Print / Online
NUVO Magazine
DATE
Autumn 2014
LOCATION
Cananda
PH1 Project Dallas
Written by Shonquis Moreno
There are several morals to the story of PH1, a residential project in the Preston Hollow neighbourhood of Dallas, Texas. First, it is a story about the vitality of modern design in Texas and a story about how successful design can be when architects and interior designers work closely together—the warp and the weft of a single fabric. It is also a story about how to connect contemporary and modern design so that not every marriage need crumble under the weight of home renovation and, not least, a story about how complex and rich minimalism can be.
PH1’s mid-century modern–inflected architecture was designed by Dallas firm Wernerfield, while the interiors, by Joshua Rice, also a local, were carefully curated and cleanly composed without looking starchy or uninviting. Initially, Wernerfield was commissioned to remodel a sixties Texas ranchburger-style home, but it was later decided that a new build in the same spirit (situated on a different part of the one-acre lot, away from the street with better views onto a pond) would yield better results.
Certain elements of the new 4,800-square-foot single-storey home were incorporated expressly to bridge the divergent tastes of the clients: while the husband liked modern design, the wife preferred a more traditional look. By using reclaimed wood and exposing ceiling beams, the architects “softened the palette” of the house. Corten steel and dry-stacked stone also helped to reconcile the couple’s sensibilities, lending a rustic character that is both up-to-date and warm.
Privacy was important to the clients, but they also wanted plenty of glass, light, and views, so the architects used the stone walls, a window cut very low into the dining room wall, and a C-shaped courtyard to maintain views from all parts of the house while blocking those from the street. “We always try to create a strong connection between the interior and exterior,” architect Paul Field explains. “The challenge with this transparency is to have large expanses of glass without the homeowner feeling as though they are living in a fishbowl.”

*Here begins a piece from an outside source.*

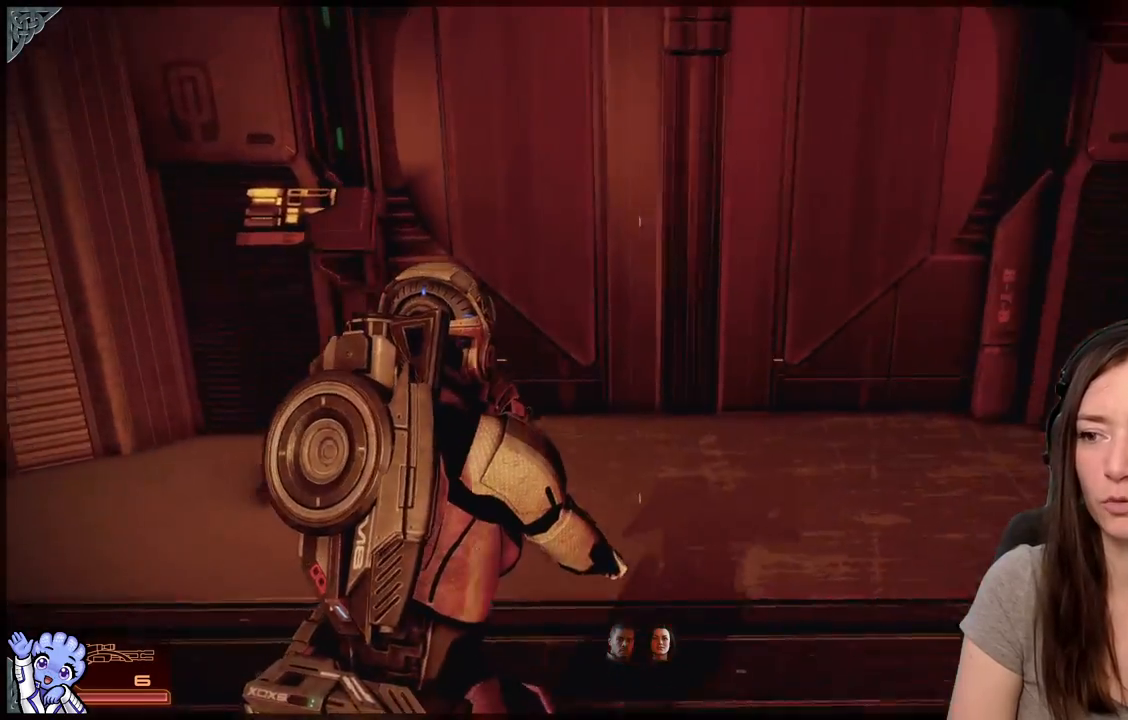
{"buttons": [], "left_stick": "up", "right_stick": "down-left", "events": [[117, "left_stick", "center"], [217, "right_stick", "center"], [333, "right_stick", "down-left"], [483, "left_stick", "up"]]}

Field hails from Peterborough, Ontario, and earned his architectural degree in Ottawa in 1999 before moving to Dallas to work with local architect Gary Cunningham in 2000. He met his future business partner, Dallas native Braxton Werner, in Cunningham’s office and by 2006 they had struck out on their own. “Dallas has changed tremendously in the last 14 years,” Field says. “It has a reputation of being very conservative as far as politics and most fashion and design goes, yet it has had a strong tradition of modern architecture since the fifties.” Native Texan architects such as O’Neil Ford were pioneers of the modern movement, and during the seventies and eighties icons like I. M. Pei and Philip Johnson built important large-scale projects there. Since then, modern design has continued to grow in popularity. To wit: the recent completion of the massive Dallas Arts District and urban park development, which includes buildings by Renzo Piano, Norman Foster, Rem Koolhaas, and Allied Works Architecture. There is even a bridge over the Trinity River by the poet of water-span engineering, Santiago Calatrava.